Activity: Copy the data that follows exactly. Include no pictures.

Source data:
[Start of Attachment]

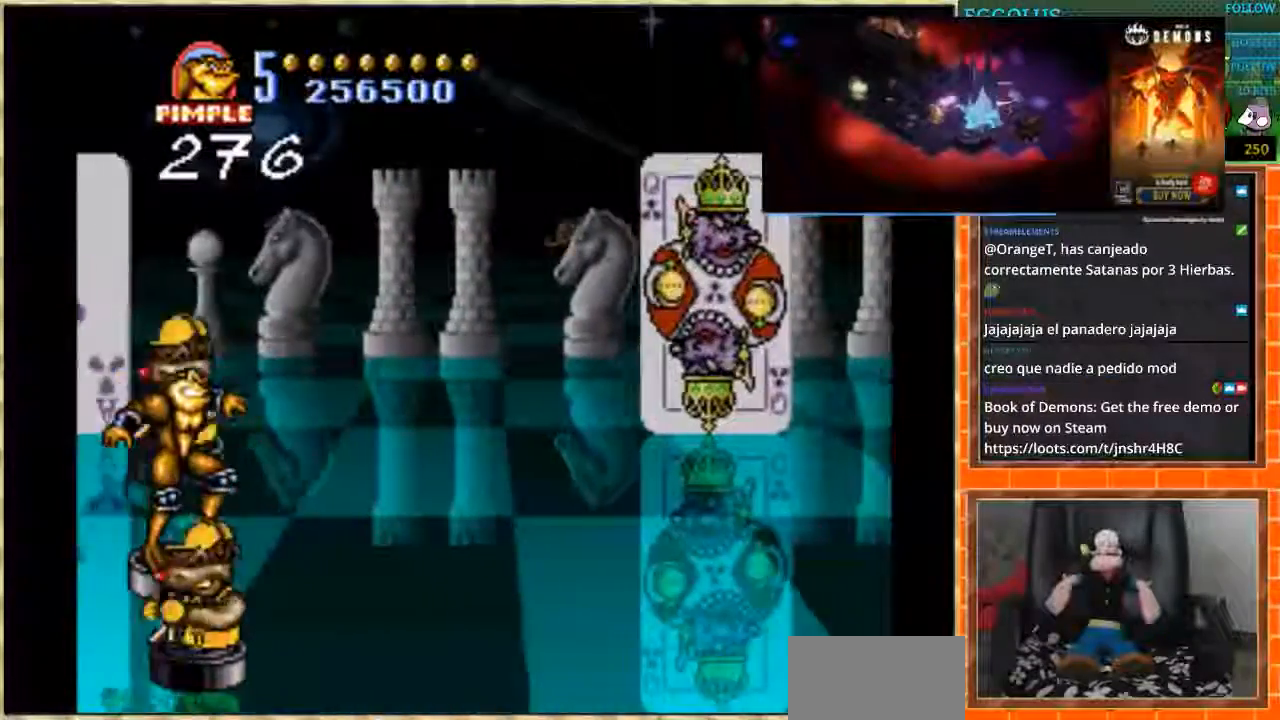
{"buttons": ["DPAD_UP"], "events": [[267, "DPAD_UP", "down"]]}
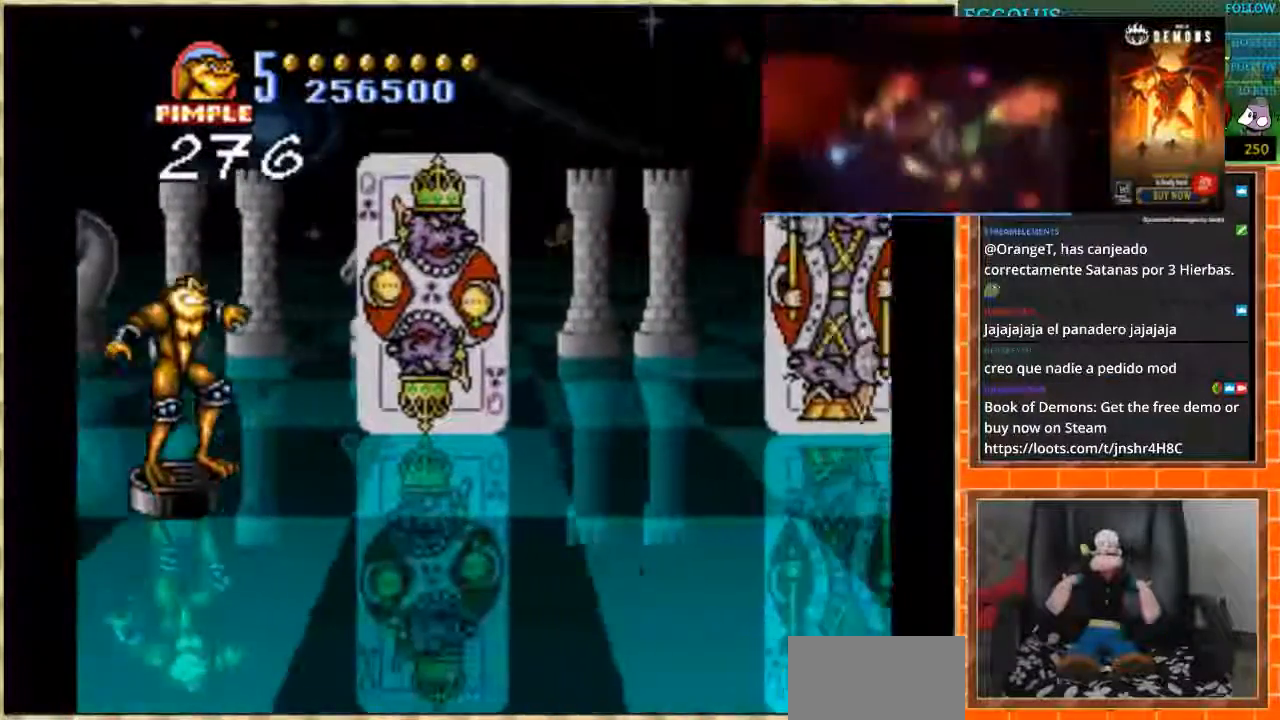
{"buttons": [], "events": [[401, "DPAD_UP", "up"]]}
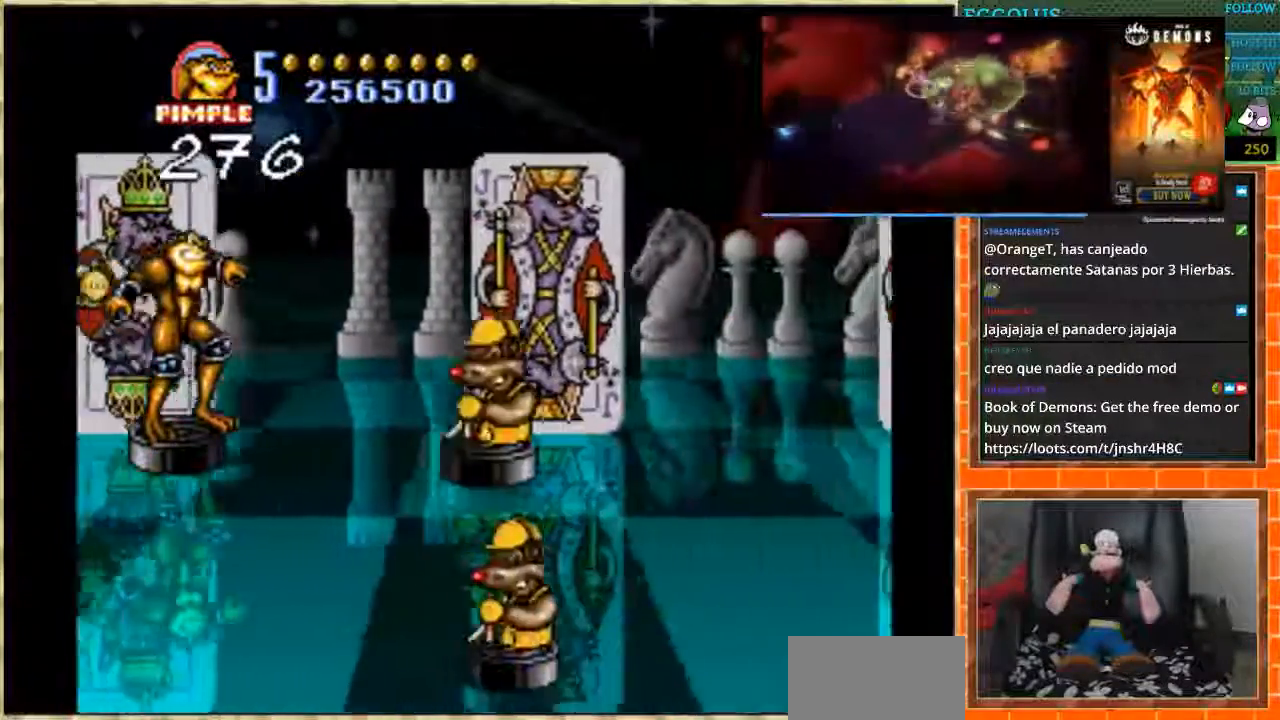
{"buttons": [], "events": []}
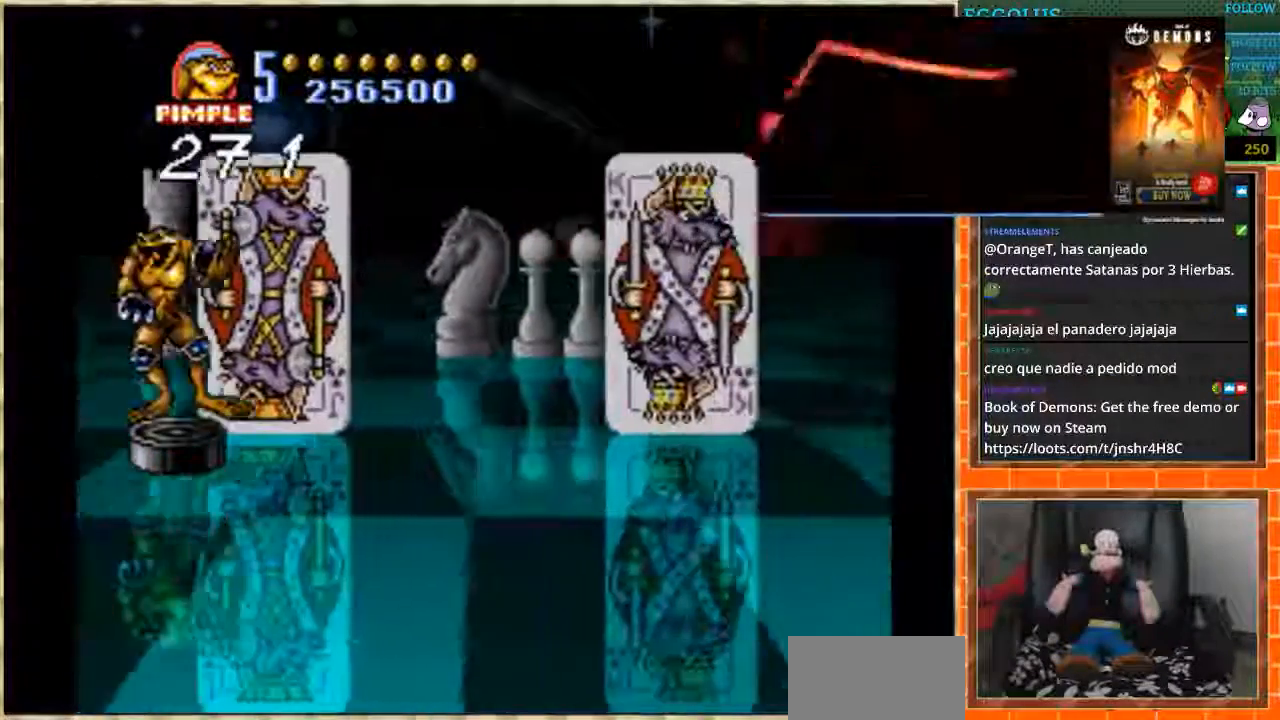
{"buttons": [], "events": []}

[End of Attachment]

Task response:
{"buttons": ["DPAD_UP"], "events": [[267, "DPAD_UP", "down"]]}
{"buttons": [], "events": [[401, "DPAD_UP", "up"]]}
{"buttons": [], "events": []}
{"buttons": [], "events": []}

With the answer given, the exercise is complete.